**** MATERIALS PROVIDED ****
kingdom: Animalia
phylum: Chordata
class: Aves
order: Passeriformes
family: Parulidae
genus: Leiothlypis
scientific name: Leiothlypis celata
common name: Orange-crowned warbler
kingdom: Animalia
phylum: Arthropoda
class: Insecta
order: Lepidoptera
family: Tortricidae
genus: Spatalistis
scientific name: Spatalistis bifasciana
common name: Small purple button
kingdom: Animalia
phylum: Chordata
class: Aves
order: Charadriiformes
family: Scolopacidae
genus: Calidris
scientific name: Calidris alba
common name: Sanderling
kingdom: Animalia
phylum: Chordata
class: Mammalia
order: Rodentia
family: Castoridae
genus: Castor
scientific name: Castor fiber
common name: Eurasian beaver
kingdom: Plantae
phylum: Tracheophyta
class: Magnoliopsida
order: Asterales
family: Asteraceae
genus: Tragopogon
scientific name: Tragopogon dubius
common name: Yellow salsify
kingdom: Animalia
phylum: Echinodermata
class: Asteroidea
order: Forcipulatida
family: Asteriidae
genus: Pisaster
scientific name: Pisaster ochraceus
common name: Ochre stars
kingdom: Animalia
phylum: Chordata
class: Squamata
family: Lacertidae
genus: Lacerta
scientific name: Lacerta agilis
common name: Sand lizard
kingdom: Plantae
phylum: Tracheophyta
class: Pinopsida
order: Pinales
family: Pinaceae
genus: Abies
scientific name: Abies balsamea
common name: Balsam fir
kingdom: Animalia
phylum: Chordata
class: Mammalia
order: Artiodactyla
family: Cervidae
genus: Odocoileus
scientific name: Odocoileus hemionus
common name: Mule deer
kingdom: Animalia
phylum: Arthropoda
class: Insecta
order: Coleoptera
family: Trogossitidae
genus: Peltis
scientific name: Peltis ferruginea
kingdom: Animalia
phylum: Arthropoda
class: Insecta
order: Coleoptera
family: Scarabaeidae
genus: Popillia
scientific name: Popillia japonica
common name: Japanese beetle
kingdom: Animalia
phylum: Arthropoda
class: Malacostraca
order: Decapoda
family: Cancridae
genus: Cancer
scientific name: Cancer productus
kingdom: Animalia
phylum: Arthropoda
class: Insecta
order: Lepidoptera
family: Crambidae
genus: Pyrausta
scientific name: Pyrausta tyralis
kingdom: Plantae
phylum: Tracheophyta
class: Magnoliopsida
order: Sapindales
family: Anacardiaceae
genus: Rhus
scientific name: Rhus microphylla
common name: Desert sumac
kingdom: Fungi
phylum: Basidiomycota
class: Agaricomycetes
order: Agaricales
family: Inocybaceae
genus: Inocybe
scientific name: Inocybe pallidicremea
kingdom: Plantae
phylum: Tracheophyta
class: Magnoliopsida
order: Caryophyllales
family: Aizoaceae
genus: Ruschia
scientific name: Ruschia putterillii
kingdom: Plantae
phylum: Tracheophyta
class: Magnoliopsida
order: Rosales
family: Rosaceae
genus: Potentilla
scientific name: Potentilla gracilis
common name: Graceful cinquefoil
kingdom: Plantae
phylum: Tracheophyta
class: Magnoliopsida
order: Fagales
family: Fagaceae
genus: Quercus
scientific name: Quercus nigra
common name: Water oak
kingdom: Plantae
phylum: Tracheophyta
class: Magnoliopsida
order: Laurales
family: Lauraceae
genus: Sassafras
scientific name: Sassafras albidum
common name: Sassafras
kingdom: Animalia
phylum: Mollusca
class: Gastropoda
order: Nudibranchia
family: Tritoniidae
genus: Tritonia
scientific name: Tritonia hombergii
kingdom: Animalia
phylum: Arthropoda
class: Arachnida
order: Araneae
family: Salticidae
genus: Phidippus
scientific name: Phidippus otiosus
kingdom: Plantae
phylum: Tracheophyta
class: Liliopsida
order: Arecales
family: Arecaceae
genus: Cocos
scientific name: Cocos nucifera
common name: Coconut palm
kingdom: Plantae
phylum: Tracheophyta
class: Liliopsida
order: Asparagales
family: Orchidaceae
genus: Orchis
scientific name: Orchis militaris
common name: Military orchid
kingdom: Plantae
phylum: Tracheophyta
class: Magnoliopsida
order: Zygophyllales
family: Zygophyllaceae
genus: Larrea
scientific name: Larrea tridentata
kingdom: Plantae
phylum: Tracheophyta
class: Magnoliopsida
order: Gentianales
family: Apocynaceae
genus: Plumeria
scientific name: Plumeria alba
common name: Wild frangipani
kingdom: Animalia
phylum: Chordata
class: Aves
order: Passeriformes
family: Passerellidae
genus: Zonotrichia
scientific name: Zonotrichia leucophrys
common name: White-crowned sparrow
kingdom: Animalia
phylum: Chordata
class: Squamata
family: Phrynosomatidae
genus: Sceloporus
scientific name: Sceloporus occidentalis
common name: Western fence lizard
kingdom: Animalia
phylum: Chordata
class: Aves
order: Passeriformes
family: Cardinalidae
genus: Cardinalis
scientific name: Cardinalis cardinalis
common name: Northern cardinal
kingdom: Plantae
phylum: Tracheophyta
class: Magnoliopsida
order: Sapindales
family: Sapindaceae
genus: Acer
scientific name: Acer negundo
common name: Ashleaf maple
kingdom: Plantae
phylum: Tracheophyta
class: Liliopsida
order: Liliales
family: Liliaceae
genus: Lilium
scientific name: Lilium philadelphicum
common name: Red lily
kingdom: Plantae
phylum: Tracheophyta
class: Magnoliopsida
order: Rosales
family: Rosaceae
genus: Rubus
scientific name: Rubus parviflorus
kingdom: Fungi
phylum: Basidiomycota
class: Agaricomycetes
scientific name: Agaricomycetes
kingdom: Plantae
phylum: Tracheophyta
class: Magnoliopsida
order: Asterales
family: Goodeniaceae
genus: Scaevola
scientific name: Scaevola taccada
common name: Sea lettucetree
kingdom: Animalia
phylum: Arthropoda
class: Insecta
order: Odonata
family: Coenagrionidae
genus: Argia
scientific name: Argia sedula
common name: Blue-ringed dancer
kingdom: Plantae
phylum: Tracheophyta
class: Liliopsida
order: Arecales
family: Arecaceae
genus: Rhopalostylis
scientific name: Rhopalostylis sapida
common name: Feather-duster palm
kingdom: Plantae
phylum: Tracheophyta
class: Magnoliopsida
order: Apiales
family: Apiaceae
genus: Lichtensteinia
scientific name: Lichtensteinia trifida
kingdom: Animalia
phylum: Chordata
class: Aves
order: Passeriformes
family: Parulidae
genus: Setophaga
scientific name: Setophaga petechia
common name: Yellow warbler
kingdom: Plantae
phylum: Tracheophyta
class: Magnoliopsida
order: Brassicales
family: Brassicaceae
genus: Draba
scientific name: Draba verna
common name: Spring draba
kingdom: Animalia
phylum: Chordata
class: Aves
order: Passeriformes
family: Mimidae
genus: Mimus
****
▶ [WORK TO COMPLETE]: Could you convert the rows, starting with the line that contains "order: Zygophyllales" and going on through the line that contains "common name: Red lily", into a two-column CSV headed field and value? Put one CSV line per row, with each field in quotation marks and any line breaks replaced by spaces.

▶ [SOLVED PROBLEM]:
field,value
"order:","Zygophyllales"
"family:","Zygophyllaceae"
"genus:","Larrea"
"scientific name:","Larrea tridentata"
"kingdom:","Plantae"
"phylum:","Tracheophyta"
"class:","Magnoliopsida"
"order:","Gentianales"
"family:","Apocynaceae"
"genus:","Plumeria"
"scientific name:","Plumeria alba"
"common name:","Wild frangipani"
"kingdom:","Animalia"
"phylum:","Chordata"
"class:","Aves"
"order:","Passeriformes"
"family:","Passerellidae"
"genus:","Zonotrichia"
"scientific name:","Zonotrichia leucophrys"
"common name:","White-crowned sparrow"
"kingdom:","Animalia"
"phylum:","Chordata"
"class:","Squamata"
"family:","Phrynosomatidae"
"genus:","Sceloporus"
"scientific name:","Sceloporus occidentalis"
"common name:","Western fence lizard"
"kingdom:","Animalia"
"phylum:","Chordata"
"class:","Aves"
"order:","Passeriformes"
"family:","Cardinalidae"
"genus:","Cardinalis"
"scientific name:","Cardinalis cardinalis"
"common name:","Northern cardinal"
"kingdom:","Plantae"
"phylum:","Tracheophyta"
"class:","Magnoliopsida"
"order:","Sapindales"
"family:","Sapindaceae"
"genus:","Acer"
"scientific name:","Acer negundo"
"common name:","Ashleaf maple"
"kingdom:","Plantae"
"phylum:","Tracheophyta"
"class:","Liliopsida"
"order:","Liliales"
"family:","Liliaceae"
"genus:","Lilium"
"scientific name:","Lilium philadelphicum"
"common name:","Red lily"